* Yang Anda Kerjakan:
**1)** Dalam berita UU Pemda, ke lembaga mana para pemohon mendaftarkan Pasal 30 UU Nomor 32 Tahun 2004 untuk diuji materi?
**2)** Tolong tuliskan kembali bagian berita UU Pemda tanpa perubahan apa pun, mulai dari "Laporan Wartawan Tribunnews.com, Imanuel" dan berakhir pada "ke Mahkamah Konstitusi.".

* Kutipan Dokumen:
UU Pemda Rawan Korupsi
Indonesia Corruption Watch (ICW), Pusat Kajian Anti Korupsi (Pukat) UGM dan PUSAKO menilai Pasal 30 UU Nomor 32 Tahun 2004

Laporan Wartawan Tribunnews.com, Imanuel Nicolas Manafe
TRIBUNNEWS.COM, JAKARTA - Indonesia Corruption Watch (ICW), Pusat Kajian Anti Korupsi (Pukat) UGM dan PUSAKO menilai Pasal 30 UU Nomor 32 Tahun 2004 tentang Pemerintah Daerah (Pemda) mengenai proses pemecatan Kepala Daerah tidak tegas. Untuk itu mereka selaku pemohon mendaftarkan untuk diujimateriilkan ke Mahkamah Konstitusi.
"Proses pemecatan kepala daerah tidak selamanya mulus, saat ini muncul perlawanan balik dari koruptor ketika posisinya sebagai kepala daerah dilengserkan oleh pemerintah pusat," ujar seorang Tim Advokasi untuk Pemerintahan Daerah Yang Bersih, Alvon Kurnia Palma kepada wartawan di Gedung Mahkamah Konstitusi, Jalan Medan Merdeka Barat, Jakarta Pusat, Senin (23/7/2012).

* Bagian Data:
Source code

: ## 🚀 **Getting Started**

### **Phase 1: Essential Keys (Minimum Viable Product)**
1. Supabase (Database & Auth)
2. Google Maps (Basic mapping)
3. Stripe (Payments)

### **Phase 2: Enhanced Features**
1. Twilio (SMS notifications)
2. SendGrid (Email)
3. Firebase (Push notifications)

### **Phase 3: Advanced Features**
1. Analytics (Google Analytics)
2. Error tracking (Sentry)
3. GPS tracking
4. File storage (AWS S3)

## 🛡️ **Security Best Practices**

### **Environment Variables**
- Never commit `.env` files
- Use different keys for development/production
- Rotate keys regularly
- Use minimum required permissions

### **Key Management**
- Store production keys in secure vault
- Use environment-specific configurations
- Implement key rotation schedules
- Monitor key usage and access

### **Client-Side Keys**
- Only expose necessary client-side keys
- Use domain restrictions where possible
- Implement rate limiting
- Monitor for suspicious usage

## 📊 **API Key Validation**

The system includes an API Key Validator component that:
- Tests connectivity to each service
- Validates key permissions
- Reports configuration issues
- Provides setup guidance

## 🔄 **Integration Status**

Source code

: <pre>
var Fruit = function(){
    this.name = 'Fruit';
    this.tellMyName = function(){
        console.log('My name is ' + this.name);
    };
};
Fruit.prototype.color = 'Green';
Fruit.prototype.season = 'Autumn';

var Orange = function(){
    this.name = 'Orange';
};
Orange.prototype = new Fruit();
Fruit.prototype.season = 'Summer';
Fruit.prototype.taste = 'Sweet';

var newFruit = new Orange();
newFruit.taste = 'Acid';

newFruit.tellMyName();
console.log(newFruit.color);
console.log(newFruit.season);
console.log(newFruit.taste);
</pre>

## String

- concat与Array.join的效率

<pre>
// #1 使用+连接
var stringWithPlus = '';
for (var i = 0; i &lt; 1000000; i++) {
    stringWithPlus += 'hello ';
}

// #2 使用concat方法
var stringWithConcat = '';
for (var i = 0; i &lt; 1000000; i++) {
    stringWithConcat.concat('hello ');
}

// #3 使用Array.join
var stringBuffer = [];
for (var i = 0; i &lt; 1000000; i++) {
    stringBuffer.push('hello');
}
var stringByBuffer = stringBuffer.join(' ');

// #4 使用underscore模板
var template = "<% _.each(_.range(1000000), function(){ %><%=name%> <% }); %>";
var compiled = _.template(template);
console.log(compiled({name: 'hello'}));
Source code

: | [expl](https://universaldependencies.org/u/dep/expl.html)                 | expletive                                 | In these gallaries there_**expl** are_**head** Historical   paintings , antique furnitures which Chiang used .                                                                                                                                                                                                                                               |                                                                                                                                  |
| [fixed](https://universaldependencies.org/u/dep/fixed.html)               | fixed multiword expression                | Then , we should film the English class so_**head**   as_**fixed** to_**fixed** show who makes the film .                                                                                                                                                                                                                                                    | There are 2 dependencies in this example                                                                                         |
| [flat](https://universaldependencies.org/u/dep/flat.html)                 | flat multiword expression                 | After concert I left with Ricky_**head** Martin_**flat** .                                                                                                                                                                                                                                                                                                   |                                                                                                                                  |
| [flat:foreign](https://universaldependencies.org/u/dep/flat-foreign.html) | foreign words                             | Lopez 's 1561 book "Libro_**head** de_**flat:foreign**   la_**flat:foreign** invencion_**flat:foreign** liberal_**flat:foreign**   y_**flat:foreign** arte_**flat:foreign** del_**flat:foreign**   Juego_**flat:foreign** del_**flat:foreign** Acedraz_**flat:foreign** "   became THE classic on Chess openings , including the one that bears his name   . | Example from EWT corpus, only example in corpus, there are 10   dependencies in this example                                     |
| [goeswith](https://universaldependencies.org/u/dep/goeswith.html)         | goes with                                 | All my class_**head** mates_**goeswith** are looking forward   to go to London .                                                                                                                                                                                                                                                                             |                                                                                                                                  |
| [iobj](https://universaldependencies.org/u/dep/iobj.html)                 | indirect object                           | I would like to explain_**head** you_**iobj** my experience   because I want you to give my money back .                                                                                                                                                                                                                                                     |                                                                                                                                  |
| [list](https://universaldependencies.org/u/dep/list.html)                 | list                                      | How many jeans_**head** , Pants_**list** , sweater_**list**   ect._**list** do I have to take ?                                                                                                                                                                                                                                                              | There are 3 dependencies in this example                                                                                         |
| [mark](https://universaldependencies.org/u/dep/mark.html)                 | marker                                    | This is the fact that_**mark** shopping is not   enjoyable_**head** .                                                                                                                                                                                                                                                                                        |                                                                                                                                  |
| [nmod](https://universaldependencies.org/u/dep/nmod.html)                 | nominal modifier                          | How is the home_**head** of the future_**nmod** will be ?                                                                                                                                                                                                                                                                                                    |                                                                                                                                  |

* Penyelesaian Soal:
**1)** Mahkamah Konstitusi.

**2)**
Laporan Wartawan Tribunnews.com, Imanuel Nicolas Manafe
TRIBUNNEWS.COM, JAKARTA - Indonesia Corruption Watch (ICW), Pusat Kajian Anti Korupsi (Pukat) UGM dan PUSAKO menilai Pasal 30 UU Nomor 32 Tahun 2004 tentang Pemerintah Daerah (Pemda) mengenai proses pemecatan Kepala Daerah tidak tegas. Untuk itu mereka selaku pemohon mendaftarkan untuk diujimateriilkan ke Mahkamah Konstitusi.